The trips are funded in part by donations, with support from the Roosa Fund. Martin, who was brought up on the island, returned recently to work as a contractor, said he has several fundraising events planned to help support the next trip.

Their efforts this year centered on rebuilding the Jean Jean School in Gressier. Martin said the projects are set up by the Haven Partnership, based in Ireland, which has a year-round presence in Haiti.

“It’s an awful lot to create a program or building mission in another country, so we partner with the Haven Partnership,” Martin said. “They plan year-round and they have an established team there year-round. They train people in agriculture, sanitation, water, shelter. They search and find the location that volunteers can complete in a certain time frame... in weeks or a month.”

Martin said that 35 other volunteers worked on the school project, for which they also hired a local construction and plaster company.
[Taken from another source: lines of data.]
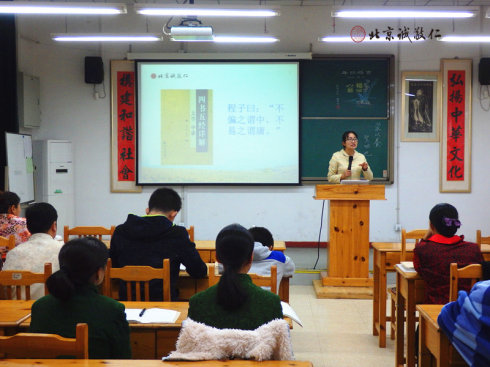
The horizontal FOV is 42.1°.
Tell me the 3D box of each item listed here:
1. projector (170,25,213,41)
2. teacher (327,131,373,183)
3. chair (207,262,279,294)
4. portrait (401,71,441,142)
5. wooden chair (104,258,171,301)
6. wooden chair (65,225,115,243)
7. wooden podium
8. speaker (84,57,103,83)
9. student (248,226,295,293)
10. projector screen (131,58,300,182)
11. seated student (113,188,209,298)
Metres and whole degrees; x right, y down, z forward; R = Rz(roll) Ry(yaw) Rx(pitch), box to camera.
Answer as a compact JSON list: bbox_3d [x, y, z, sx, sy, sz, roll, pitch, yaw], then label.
[{"bbox_3d":[-0.470,-1.357,5.750,0.370,0.120,0.300,0,4,2],"label":"projector"},{"bbox_3d":[1.190,0.187,7.250,0.500,1.570,0.380,0,4,-6],"label":"teacher"},{"bbox_3d":[-0.002,0.900,3.629,0.375,0.970,0.420,0,4,2],"label":"chair"},{"bbox_3d":[2.347,-1.023,8.480,0.520,0.950,0.035,0,4,2],"label":"portrait"},{"bbox_3d":[-0.596,0.888,3.799,0.375,0.970,0.420,0,4,2],"label":"wooden chair"},{"bbox_3d":[-1.151,0.804,4.939,0.375,0.970,0.420,0,4,2],"label":"wooden chair"},{"bbox_3d":[1.083,0.586,6.660,0.730,1.150,0.540,0,4,2],"label":"wooden podium"},{"bbox_3d":[-2.012,-1.511,8.500,0.230,0.370,0.220,0,4,2],"label":"speaker"},{"bbox_3d":[0.071,0.828,3.930,0.480,1.080,0.660,0,4,2],"label":"student"},{"bbox_3d":[-0.344,-0.801,8.420,2.180,1.670,0.050,0,4,2],"label":"projector screen"},{"bbox_3d":[-0.560,0.685,4.030,0.580,1.330,0.720,0,4,5],"label":"seated student"}]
“I got more out of the trip than I can possibly describe. Being thrown into a team of over 30 people, most of whom I had never met, most of whom seemed to know each other quite well, in one of the poorest countries in the world, to renovate two school class buildings, a kitchen, bathroom house, and build a new cafeteria in five-and-a-half days without having any idea what the plan was and on a shoestring budget was the most challenging and rewarding experience of my life,” Martin wrote. “The experience showed me the world as it is rather than what I thought it to be and revealed a great many things within myself in the process.” He said he hopes to return to Haiti to teach residents building techniques and business strategies.

When asked if Haiti was making any progress in the efforts to repair the damage, Martin said that “huge progress” had been made overall, and that it was specifically gratifying to see a specific project completed.

“Day-by-day it’s an incredible difference,” he said. “It’s humbling to put in eight hours and then look around and see 34 other people working just as hard.”